● Data under study:

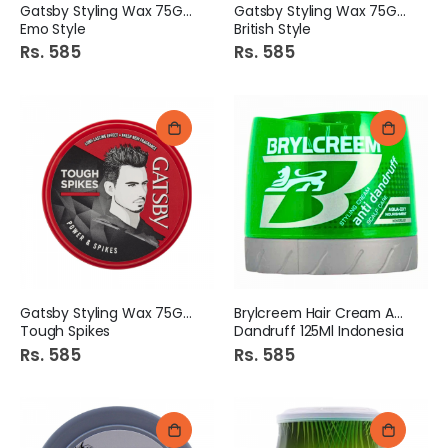
Gatsby Styling Wax 75Gm
Gatsby Styling Wax 75Gm
Emo Style
British Style
Rs. 585
Rs. 585
Gatsby Styling Wax 75Gm
Brylcreem Hair Cream Anti
Tough Spikes
Dandruff 125Ml Indonesia
Rs. 585
Rs. 585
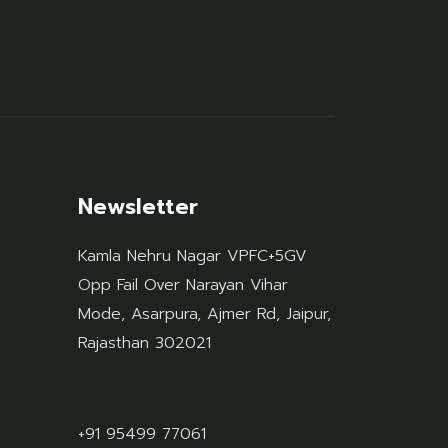
Newsletter
Kamla Nehru Nagar VPFC+5GV
Opp Fail Over Narayan Vihar
Mode, Asarpura, Ajmer Rd, Jaipur,
Rajasthan 302021
+91 95499 77061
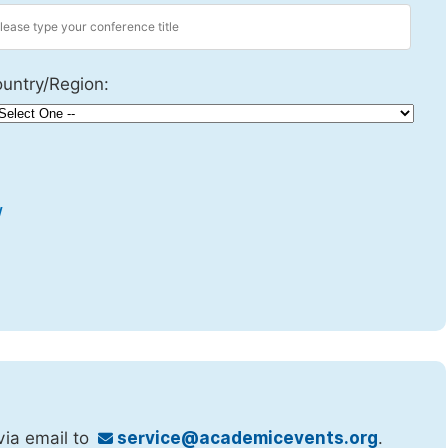
untry/Region:
w
via email to
service@academicevents.org
.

● Task brief:
Write the entries out again word for word. Omit all pictures from them.

● Exercise output:
Gatsby Styling Wax 75Gm
Gatsby Styling Wax 75Gm
Emo Style
British Style
Rs. 585
Rs. 585
Gatsby Styling Wax 75Gm
Brylcreem Hair Cream Anti
Tough Spikes
Dandruff 125Ml Indonesia
Rs. 585
Rs. 585
Newsletter
Kamla Nehru Nagar VPFC+5GV
Opp Fail Over Narayan Vihar
Mode, Asarpura, Ajmer Rd, Jaipur,
Rajasthan 302021
+91 95499 77061
untry/Region:
w
via email to
service@academicevents.org
.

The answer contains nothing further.